Overview

Yizhak Elyashiv

Untitled, 2022

Ink and drawing on paper

60 x 98 inches

 

Barbara Davis Gallery is pleased to present INVISIBLE TERRAIN, an exhibition featuring the work of Yizhak Elyashiv, Ruth Shouval, and Steven Steinman. The exhibition opens Friday, June 26, 2026, from 6:00-8:00 PM.

 

There are places that do not announce themselves. They arrive softly-like remembered weather, like a name just out of reach. They are made not of ground alone, but of what gathers beneath it: memory, drift, residue, and the quiet weight of time passing through things.

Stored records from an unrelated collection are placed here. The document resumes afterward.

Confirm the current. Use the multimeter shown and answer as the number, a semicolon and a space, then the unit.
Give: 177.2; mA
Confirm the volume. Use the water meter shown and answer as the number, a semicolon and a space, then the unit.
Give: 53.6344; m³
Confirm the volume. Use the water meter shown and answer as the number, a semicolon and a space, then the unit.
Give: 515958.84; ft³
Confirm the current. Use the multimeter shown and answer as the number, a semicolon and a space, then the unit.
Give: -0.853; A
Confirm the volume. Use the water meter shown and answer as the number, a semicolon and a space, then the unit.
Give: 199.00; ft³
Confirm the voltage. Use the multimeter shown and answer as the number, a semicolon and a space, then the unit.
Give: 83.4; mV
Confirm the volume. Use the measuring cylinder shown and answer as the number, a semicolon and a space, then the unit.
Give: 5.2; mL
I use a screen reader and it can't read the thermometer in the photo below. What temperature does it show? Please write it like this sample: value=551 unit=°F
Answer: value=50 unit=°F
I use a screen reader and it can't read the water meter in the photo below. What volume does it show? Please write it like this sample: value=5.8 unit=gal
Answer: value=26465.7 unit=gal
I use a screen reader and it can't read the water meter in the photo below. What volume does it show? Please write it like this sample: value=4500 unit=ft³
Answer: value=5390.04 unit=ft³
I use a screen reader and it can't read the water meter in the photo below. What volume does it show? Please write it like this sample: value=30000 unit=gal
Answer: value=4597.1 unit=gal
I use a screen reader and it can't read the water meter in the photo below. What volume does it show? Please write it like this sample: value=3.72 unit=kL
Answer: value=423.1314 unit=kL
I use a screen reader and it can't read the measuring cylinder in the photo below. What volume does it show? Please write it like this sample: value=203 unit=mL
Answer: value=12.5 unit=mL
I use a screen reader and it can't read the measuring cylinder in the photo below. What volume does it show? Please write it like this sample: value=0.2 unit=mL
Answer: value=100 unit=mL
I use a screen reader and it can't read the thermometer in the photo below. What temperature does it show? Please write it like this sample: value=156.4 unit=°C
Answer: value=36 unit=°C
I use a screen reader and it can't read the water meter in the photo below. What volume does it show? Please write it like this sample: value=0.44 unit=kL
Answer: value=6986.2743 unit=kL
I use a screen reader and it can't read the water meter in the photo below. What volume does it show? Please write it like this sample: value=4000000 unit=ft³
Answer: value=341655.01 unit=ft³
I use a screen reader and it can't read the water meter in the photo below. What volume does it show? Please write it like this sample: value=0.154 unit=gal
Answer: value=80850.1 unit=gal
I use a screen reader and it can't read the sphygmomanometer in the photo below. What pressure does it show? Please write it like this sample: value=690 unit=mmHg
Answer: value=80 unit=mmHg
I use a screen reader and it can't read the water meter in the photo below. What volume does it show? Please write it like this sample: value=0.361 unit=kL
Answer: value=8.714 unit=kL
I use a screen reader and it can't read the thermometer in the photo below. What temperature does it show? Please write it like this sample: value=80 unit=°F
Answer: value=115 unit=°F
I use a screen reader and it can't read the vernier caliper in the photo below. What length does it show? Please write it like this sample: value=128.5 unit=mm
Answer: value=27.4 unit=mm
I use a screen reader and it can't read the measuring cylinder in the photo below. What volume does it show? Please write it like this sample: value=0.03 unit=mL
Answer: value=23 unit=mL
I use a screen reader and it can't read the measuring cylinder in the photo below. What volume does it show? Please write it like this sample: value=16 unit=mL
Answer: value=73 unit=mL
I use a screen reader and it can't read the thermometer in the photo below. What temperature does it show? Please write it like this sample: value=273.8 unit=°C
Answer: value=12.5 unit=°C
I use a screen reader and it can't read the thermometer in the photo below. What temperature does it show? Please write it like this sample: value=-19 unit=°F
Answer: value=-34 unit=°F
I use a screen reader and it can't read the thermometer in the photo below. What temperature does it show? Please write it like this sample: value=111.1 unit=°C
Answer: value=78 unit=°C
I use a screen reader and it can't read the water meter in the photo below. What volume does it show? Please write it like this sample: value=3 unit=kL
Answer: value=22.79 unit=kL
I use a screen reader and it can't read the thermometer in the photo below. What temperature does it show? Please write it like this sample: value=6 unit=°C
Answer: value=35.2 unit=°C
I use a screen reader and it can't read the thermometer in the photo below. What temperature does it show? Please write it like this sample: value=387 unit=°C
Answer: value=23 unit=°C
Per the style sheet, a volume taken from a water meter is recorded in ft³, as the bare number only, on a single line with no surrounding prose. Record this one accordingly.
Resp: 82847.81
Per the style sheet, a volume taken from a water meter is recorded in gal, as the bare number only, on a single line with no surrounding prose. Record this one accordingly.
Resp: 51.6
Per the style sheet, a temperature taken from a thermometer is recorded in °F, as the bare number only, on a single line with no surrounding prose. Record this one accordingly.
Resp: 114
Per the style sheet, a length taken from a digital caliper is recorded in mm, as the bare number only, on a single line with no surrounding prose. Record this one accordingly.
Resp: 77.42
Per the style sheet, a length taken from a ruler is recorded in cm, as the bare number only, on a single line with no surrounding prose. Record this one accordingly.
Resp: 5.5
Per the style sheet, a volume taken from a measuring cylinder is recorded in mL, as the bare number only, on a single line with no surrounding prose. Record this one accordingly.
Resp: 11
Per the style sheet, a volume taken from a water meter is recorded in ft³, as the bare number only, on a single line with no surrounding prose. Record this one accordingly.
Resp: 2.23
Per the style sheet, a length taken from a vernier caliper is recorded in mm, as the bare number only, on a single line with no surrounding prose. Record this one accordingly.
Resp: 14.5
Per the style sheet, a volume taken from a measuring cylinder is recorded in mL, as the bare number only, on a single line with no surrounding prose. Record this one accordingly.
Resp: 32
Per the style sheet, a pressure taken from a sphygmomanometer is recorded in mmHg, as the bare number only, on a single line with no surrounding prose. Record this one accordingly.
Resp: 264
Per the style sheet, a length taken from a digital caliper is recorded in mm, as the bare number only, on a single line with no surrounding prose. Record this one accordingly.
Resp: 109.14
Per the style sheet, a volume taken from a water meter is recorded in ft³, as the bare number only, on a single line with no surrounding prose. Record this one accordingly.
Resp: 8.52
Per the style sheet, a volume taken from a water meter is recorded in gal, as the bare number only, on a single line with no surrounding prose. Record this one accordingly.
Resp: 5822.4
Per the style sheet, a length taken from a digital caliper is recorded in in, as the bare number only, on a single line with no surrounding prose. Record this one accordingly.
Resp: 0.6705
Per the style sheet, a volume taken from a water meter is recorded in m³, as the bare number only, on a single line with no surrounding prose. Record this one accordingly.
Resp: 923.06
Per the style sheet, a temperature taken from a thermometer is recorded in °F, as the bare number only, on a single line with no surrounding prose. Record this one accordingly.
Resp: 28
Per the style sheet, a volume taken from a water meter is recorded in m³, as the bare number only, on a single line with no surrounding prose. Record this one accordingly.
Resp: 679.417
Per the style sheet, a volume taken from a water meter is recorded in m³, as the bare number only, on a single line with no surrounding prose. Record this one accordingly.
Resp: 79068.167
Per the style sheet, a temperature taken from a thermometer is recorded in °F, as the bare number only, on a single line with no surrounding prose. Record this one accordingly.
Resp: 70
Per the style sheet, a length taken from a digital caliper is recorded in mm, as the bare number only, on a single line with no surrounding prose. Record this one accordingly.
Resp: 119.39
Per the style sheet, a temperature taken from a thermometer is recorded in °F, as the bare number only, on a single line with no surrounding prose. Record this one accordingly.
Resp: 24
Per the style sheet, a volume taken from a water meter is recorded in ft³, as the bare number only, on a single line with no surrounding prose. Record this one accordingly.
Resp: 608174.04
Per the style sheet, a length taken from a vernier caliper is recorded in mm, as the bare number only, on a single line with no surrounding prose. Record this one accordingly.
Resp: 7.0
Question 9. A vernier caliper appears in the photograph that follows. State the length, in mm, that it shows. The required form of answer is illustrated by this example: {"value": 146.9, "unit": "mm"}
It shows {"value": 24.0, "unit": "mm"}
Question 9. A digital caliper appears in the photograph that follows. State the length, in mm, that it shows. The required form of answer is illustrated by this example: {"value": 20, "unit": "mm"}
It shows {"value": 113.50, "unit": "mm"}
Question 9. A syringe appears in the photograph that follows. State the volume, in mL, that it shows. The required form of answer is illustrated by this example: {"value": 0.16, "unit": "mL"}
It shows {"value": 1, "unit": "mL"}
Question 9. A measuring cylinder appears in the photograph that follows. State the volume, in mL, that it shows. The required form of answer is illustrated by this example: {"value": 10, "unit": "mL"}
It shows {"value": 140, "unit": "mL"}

INVISIBLE TERRAIN traces these unseen places, where three artists move without map or compass, guided instead by what flickers at the edge of recognition.

 

Here, a line is never only a line. A field is never only a field. Each gesture becomes a listening device; each surface, a place where something once living continues to breathe. In conversation with postwar abstraction, process-based practices, and expanded drawing traditions, these works extend a language shaped as much by absence as by form. The exhibition unfolds as if the world were still forming-softly, unevenly, without conclusion.

 

Ruth Shouval

Untitled, 2026

Monoprint

48 x 37 inches

 

For Yizhak Elyashiv, the earth is a memory that has not yet finished speaking. His practice echoes the lineage of cartographic drawing and conceptual landscape, where artists from Land Art traditions to contemporary diagrammatic practices have treated terrain not as image, but as a record of shifting perception. Between geographies, he moves through spaces that hold both arrival and departure at once. Fields carry the echo of those who worked them, left them, returned only in thought. In his drawings and mappings, observation becomes a kind of touching-at-a-distance-an extension of the conceptual impulse to make seeing itself unstable. What remains is not a view, but a presence: faint, persistent, almost like breath held in soil.

 

Ruth Shouval begins with what appears certain-circles, squares, edges, enclosures-and allows them to loosen, as if form itself were remembering how to dissolve. Her work enters into dialogue with the history of geometric abstraction and minimalism, where artists such as Sol LeWitt and Agnes Martin transformed structure into a site of contemplation rather than control. Yet here, geometry is not resolved but unmade. Stability drifts. Order softens. What once held becomes something briefly held, then released. In this quiet undoing, her work aligns with post-minimal strategies of repetition, erosion, and perceptual doubt. Memory does not stay still long enough to be fixed; it lingers instead as interval, hesitation, return.

 

Steven Steinman

Morning Glory, 2026

Oil on linen

36 x 45 inches

 

Steven Steinman works where sensation gathers before it becomes thought. His paintings resonate within the lineage of Abstract Expressionism and Color Field painting, where gesture and atmosphere replace depiction, and the surface becomes an arena for internal time. Color arrives, breaks apart, and returns in altered form. The work also echoes later process-based practices, in which accident and structure coexist as equal forces. The surface becomes a field of listening, where gesture follows something just ahead of it, always arriving slightly late. Accidents open doors rather than interrupt them. From this continual unfolding, the work takes shape not as image, but as atmosphere-something felt before it is understood.

 

Together, these works form a terrain that cannot be seen all at once, only entered. It reveals itself in fragments: a pressure here, a drift there, a rhythm that seems to belong to no single origin. The exhibition moves like a slow passage through what cannot be held-only sensed, crossed, and briefly known.

 

INVISIBLE TERRAIN is a quiet geography of what slips past naming. A place where seeing becomes a form of wandering, and wandering becomes a form of remembering.